Tuesday, May 6, 2014
Included in my morning routine is opening the day's "Writer's Almanac" posted to my e-mail by National Public Radio. I do it for more than interesting factoids. Often there is a worldview statement which catches my eye. Today was a case in point.
It seems today is the 152nd anniversary of the death of Henry David Thoreau, the author of such books as Walden and Civil Disobedience.
The "Almanac" reported that "before he died his aunt asked him if he was at peace with God, and he replied, 'I was not aware that we had quarreled.'"
The reply was consistent with his love affair with democracy and could serve as a motto for today's neo-paganism and pseudo-Christianity. The love of the God who revealed himself in the Bible has been so democratized, that even those who profess to represent him seem unaware of any moral complaint that might exist between them and him.

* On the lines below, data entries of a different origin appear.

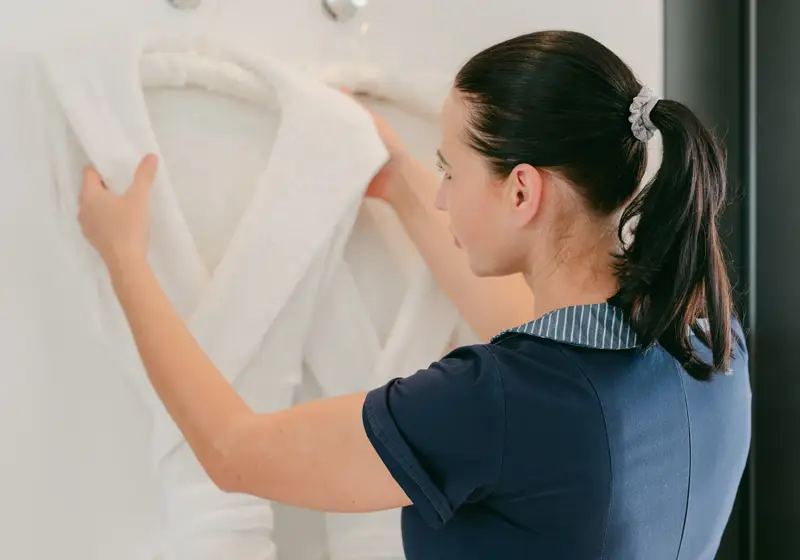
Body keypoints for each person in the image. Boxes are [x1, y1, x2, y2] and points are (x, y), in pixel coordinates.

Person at [77, 30, 751, 559]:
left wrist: (127, 261)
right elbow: (542, 347)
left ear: (522, 191)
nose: (440, 195)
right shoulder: (708, 341)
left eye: (448, 170)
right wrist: (399, 183)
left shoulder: (493, 403)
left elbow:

For the record: I have found the Scripture to be true with regard to the deeply rooted quarrel between my heart and the God whose Kingdom contradicts my kingdom. I have also found peace with God through repentance of my treason and hope in what he did in Christ to be at peace with me even while I was still at war with him. I have also come to realize that being at peace with God through Jesus Christ puts me in a quarrelsome relationship with the world (as a system of philosophy), the flesh (my habituated pursuit of my own kingdom of lusts), and the devil (who will constantly be about accusing me to God and God to me). Many, I think, look at that as a bad deal - changing one quarrel for three. But the antagonists are different. It is gaining peace with the infinite and good God at the expense of harassment from three finite and naughty god-players.